Оказывается, что помимо Древнего Рима есть не абстрактная, а настоящая Греция, пока только в виде Великой Греции на юге Италии. Но европейские архитекторы проникают все дальше, в настоящую Грецию, в Афины, Ионию. Оказывается, Грецию еще нужно открывать, а кроме того, есть еще римские по стилю Пальмира и Гераса, там же, в горах и пустынях Ближнего Востока. Выясняется, что мир Античности открыт не полностью, более того, есть области, которые обещают не только новое знание, но и новые перспективы: за Римом встает Греция, перспектива открывается вглубь истории, к истокам, а истоки оказываются во многом ярче среднего течения воображаемой реки Античности.
В самом конце XVIII столетия поход армии Наполеона в Египет открывает новое поле, Египет фараонов – то есть фрагмент истории, которая была до Греции. Глубина уходящей в прошлое перспективы увеличивается. К уже обретенным в этом столетии экзотическим декоративным стилям, китайскому, турецкому, наконец, неоготическому, образующим куст своеобразной игровой архитектуры украшения дворцовых и усадебных парков, прибавляются стили, как будто висящие на генеалогическом древе европейской неоклассической архитектуры: у корня будет египетский стиль, чуть выше архаическая и классическая греческая архитектура, еще выше – республиканский и императорский Рим. О каких-то ветвях в промежутках, например об эллинизме и Византии, европейская архитектура еще пока не знает.
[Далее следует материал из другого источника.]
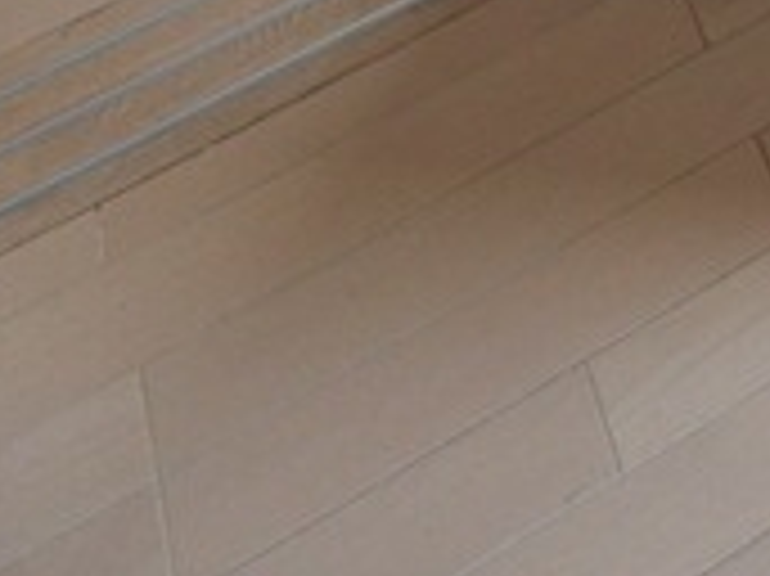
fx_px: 1578
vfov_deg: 17.3
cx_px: 1423
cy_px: -428
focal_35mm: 71
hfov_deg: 19.6
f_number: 2.7
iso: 250
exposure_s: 1/125
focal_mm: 4.06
На двадцать или тридцать лет вперед определяется поле борьбы между двумя направлениями, двумя выборами: можно ориентироваться или на Рим, или на Грецию. Смешение того и другого как будто недопустимо. Все остальные стили дополнительны. В период торжества Наполеона возникает римский в основе стиль Empire (ампир), круг истории как будто замыкается, но тут же размыкается под Ватерлоо, тогда как стиль этот продолжает жить в германских и итальянских государствах и в победивших империях, Австрийской и Российской. В период реставрации Бурбонов неоклассическая архитектура господствует и во Франции, но именно здесь видна уже в 1820-е годы какая-то не совсем объяснимая, но заметная сухость: как будто здания обрели свойства энтомологической коллекции, в которой присутствует красота природных созданий, но хитин лишает эту красоту части привлекательности.
Не всегда понятна природа усталости стиля. Он устал от повторений? Но кто устал: публика, заказчики, творцы? Или даже не повторения смущают всех, не кажущаяся исхоженность путей, а новые пути, новые искушения? Разве к 1820-м или 1830-м годам вся римская и греческая архитектура была открыта? Разве нельзя было создать новые убедительные версии периптеров, храмов в антах, триумфальных арок, театров в античном вкусе? Конечно, можно.
И мы видим в России архитектора Карла Росси, архитектурный, неоклассический энтузиазм которого в начале 1830-х годов совсем не исчерпан, и то же самое видим в Британии (Кокерелл) и в Баварии (Кленце).